• **Exercise aim**: Copy exactly the lines of the records below, and only those lines, beginning with the line that contains "19-24; 29′ try" and ending with the line that contains "Incontro con papa".
[[ Task material, beginning ]]
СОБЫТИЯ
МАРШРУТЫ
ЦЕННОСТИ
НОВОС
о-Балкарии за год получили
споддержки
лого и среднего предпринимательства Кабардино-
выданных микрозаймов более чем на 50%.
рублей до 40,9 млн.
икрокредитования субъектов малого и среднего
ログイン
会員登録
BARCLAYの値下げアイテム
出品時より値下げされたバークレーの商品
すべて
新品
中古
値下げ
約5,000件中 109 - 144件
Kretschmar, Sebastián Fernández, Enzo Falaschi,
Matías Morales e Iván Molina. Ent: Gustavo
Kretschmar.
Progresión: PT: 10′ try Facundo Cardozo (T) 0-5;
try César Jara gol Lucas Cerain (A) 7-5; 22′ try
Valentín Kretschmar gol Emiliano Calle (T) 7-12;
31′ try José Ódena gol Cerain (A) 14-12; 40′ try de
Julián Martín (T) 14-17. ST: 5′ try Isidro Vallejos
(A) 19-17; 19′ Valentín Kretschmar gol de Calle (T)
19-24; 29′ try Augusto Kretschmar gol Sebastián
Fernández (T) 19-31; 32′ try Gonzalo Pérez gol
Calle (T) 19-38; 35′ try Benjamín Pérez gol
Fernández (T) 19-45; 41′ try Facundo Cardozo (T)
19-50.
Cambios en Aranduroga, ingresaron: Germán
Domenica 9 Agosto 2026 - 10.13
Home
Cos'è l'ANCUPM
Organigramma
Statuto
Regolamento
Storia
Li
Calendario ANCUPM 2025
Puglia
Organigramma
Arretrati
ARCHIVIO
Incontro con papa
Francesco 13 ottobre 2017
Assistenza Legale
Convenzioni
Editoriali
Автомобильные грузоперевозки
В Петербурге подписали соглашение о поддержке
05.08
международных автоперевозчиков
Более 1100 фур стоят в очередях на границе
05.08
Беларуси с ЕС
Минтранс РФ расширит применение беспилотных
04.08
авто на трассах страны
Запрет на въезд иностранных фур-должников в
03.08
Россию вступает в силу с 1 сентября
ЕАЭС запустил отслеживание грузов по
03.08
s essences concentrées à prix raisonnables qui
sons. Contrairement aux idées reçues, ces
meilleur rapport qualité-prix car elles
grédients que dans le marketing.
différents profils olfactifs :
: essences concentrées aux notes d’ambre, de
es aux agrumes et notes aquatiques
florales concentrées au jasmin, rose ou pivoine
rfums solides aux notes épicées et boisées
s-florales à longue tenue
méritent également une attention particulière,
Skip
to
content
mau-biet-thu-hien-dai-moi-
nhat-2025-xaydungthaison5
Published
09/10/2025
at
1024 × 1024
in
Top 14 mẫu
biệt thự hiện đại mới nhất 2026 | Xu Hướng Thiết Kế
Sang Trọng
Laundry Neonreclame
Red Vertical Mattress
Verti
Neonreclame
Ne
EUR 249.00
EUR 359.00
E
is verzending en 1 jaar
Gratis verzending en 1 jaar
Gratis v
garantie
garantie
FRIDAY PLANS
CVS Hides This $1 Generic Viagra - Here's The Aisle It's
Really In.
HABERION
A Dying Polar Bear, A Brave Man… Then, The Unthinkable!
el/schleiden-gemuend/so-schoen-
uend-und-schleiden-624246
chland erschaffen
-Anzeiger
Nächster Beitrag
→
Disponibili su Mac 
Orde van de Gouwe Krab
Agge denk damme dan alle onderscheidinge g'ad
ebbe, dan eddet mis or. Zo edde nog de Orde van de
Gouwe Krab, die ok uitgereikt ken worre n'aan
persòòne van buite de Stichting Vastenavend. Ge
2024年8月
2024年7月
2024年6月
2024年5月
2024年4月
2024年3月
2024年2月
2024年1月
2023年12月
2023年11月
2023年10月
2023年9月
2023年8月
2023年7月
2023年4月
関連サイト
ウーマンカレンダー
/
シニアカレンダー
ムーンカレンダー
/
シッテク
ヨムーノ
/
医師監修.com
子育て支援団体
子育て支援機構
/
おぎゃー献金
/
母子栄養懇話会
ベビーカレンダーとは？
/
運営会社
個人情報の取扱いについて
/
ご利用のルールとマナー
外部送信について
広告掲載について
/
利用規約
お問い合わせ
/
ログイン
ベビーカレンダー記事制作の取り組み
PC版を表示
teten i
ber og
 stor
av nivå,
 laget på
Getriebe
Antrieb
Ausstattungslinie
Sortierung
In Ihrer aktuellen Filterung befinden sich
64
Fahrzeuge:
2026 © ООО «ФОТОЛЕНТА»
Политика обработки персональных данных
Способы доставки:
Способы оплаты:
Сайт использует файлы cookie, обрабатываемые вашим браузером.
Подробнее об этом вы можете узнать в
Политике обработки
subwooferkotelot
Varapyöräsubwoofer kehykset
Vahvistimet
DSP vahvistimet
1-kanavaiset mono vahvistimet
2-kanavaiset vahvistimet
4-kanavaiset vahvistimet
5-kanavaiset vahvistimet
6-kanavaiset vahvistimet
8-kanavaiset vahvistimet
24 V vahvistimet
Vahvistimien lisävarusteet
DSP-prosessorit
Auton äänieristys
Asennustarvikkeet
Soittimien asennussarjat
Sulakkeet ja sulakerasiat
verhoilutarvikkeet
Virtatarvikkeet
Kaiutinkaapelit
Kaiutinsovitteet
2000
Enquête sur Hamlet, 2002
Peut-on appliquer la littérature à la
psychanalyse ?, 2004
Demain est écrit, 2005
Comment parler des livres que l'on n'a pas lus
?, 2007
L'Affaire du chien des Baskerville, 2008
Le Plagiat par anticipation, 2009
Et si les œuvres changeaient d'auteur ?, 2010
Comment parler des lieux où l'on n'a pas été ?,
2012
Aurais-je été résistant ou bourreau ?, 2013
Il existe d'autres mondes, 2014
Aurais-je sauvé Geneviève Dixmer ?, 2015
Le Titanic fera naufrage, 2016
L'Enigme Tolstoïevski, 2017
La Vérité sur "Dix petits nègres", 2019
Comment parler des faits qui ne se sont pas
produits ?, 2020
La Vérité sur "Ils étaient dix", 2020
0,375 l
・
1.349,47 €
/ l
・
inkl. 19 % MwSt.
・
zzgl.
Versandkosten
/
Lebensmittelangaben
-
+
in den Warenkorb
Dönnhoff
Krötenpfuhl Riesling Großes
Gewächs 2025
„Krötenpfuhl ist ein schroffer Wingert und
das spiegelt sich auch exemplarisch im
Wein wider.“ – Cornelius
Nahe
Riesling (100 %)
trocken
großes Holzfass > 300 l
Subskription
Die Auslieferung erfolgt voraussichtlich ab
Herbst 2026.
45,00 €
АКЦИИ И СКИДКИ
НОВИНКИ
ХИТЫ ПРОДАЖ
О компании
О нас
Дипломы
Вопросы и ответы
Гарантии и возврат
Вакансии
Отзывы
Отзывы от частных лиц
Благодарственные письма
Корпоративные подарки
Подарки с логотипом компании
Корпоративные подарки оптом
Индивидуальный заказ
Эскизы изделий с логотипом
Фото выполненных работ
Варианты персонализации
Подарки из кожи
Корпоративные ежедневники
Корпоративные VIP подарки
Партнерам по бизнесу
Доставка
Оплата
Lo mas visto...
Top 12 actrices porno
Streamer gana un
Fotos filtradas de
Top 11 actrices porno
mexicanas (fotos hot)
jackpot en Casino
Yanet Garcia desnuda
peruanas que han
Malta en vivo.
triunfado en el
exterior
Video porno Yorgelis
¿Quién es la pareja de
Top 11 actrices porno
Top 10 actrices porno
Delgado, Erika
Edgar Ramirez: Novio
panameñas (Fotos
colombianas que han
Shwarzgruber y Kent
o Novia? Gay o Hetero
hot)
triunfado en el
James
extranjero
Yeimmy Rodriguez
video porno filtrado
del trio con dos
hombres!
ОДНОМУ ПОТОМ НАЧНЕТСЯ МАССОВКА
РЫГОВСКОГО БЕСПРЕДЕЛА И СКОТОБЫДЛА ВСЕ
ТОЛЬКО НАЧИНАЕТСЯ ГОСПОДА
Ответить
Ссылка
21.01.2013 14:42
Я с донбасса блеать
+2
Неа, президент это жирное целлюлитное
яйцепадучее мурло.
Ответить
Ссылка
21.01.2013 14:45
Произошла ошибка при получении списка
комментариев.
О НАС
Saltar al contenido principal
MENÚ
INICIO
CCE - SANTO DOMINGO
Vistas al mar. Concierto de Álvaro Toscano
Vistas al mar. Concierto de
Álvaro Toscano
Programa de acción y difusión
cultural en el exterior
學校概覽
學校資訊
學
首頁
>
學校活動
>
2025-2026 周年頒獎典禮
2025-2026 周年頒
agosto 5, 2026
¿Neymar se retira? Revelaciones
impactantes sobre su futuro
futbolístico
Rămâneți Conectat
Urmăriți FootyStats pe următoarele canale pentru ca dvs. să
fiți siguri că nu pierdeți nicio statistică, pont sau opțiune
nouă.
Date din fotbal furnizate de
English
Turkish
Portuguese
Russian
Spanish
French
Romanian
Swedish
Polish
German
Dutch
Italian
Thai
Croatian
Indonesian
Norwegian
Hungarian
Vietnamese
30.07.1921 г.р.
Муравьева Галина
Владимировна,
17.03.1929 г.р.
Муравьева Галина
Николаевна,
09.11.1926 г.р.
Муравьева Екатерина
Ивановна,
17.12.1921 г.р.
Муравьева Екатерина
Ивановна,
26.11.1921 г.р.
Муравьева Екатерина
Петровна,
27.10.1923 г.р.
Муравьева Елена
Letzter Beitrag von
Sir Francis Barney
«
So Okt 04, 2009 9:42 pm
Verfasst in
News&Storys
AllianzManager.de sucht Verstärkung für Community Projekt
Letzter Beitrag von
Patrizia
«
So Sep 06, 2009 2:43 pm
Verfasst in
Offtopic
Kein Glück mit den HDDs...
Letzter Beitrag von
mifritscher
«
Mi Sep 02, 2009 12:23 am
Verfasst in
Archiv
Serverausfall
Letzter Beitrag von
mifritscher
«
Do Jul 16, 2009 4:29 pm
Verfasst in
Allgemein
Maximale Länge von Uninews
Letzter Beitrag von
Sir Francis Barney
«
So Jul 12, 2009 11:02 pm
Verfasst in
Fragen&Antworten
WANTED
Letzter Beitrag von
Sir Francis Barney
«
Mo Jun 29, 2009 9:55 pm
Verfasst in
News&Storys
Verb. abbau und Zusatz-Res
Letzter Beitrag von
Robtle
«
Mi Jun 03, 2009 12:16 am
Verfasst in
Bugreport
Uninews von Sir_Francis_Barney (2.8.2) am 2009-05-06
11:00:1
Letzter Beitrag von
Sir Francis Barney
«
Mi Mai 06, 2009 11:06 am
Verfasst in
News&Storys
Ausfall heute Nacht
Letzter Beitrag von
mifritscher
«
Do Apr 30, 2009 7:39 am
[[ Task material, end ]]
• **Response area**:
19-24; 29′ try Augusto Kretschmar gol Sebastián
Fernández (T) 19-31; 32′ try Gonzalo Pérez gol
Calle (T) 19-38; 35′ try Benjamín Pérez gol
Fernández (T) 19-45; 41′ try Facundo Cardozo (T)
19-50.
Cambios en Aranduroga, ingresaron: Germán
Domenica 9 Agosto 2026 - 10.13
Home
Cos'è l'ANCUPM
Organigramma
Statuto
Regolamento
Storia
Li
Calendario ANCUPM 2025
Puglia
Organigramma
Arretrati
ARCHIVIO
Incontro con papa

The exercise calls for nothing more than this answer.